TRIBUNNEWS.COM, JAKARTA - Badan Pengawas Pemilu (Bawaslu) melemparkan sinyal penolakan mengelola dana negara yang akan disiapkan sebagai honor saksi partai politik. Belakangan dana saksi parpol menuai kontroversi karena tidak ada payung hukumnya.
Ketua Bawaslu, Muhammad, menegaskan pihaknya belum memiliki sikap final menyoal rencana kebijakan pembiayaan honor saksi parpol di seluruh tempat pemungutan suara (TPS).

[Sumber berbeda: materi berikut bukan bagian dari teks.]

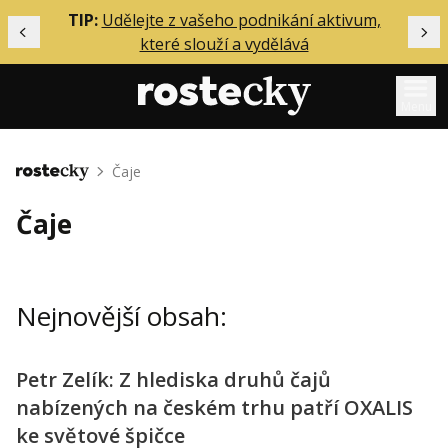
ělání
TIP:
Udělejte z vašeho podnikání aktivum,
Předchozí
Dal
které slouží a vydělává
Menu
Mentoring
Čaje
Domů
Podcasty
Čaje
Solo
Akce
Nejnovější obsah:
Inzerce
O mně
Petr Zelík: Z hlediska druhů čajů
nabízených na českém trhu patří OXALIS
Přihlášení
ke světové špičce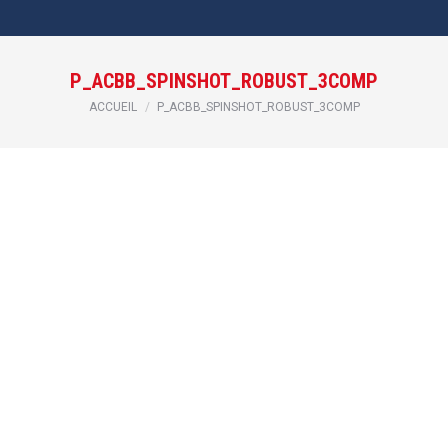
P_ACBB_SPINSHOT_ROBUST_3COMP
Vous êtes ici :
ACCUEIL
P_ACBB_SPINSHOT_ROBUST_3COMP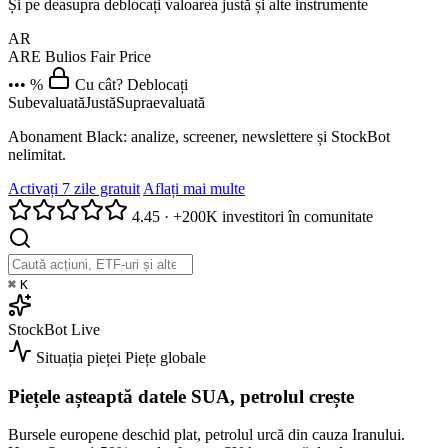
Și pe deasupra deblocați valoarea justă și alte instrumente
AR
ARE
Bulios Fair Price
••• %
Cu cât? Deblocați
Subevaluată
Justă
Supraevaluată
Abonament Black: analize, screener, newslettere și StockBot
nelimitat.
Activați 7 zile gratuit
Aflați mai multe
4.45
·
+200K investitori în comunitate
⌘
K
StockBot
Live
Situația pieței
Piețe globale
Piețele așteaptă datele SUA, petrolul crește
Bursele europene deschid plat, petrolul urcă din cauza Iranului.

Pasalnya soal distribusi pembiayaan bukan wewenangnya.
"Keberadaan saksi parpol itu sangat mendukung upaya-upaya peningkatan pengawasan di tingkat TPS. Tapi, anggaran itu (dititipkan, red) kepada Bawaslu ya jangan dulu," ujar Muhammad di Gedung Bawaslu, Jakarta Pusat, Jumat (7/2/2014).
Menurut Muhammad, keputusan untuk meloloskan atau tidak rencana dana saksi parpol oleh negara adalah wewenang pemerintah dan DPR, dalam hal ini Komisi II. Sehingga Bawaslu hanya menunggu konsensus dari dua lembaga ini.
"Kami tunggu keputusan pemerintah. Bawaslu dalam posisi, kalau itu keputusan pemerintah, kami mesti menghargai. Keputusan pemerintah tentu bersama DPR," sambung Muhammad sambil menambahkan pihaknya punya keterbatasan struktur dalam pengelolaannya.
Belum lama ini, Pemerintah memberikan lampu hijau untuk menggelontorkan dana tambahan pengawasan kepada Bawaslu Rp 1,5 triliun, antara lain Rp 800 miliar untuk bimbingan teknis dan honor saksi Mitra PPL, dan Rp 700 miliar untuk honor saksi setiap parpol di setiap TPS.
Di berbagai kesempatan, Bawaslu menegaskan hanya mengusulkan tambahan dana pembentukan Mitra PPL untuk ditempatkan di setiap TPS masing-masing dua personil. Belakangan, muncul ide dari pemerintah dan DPR, agar dana saksi parpol dikelola Bawaslu.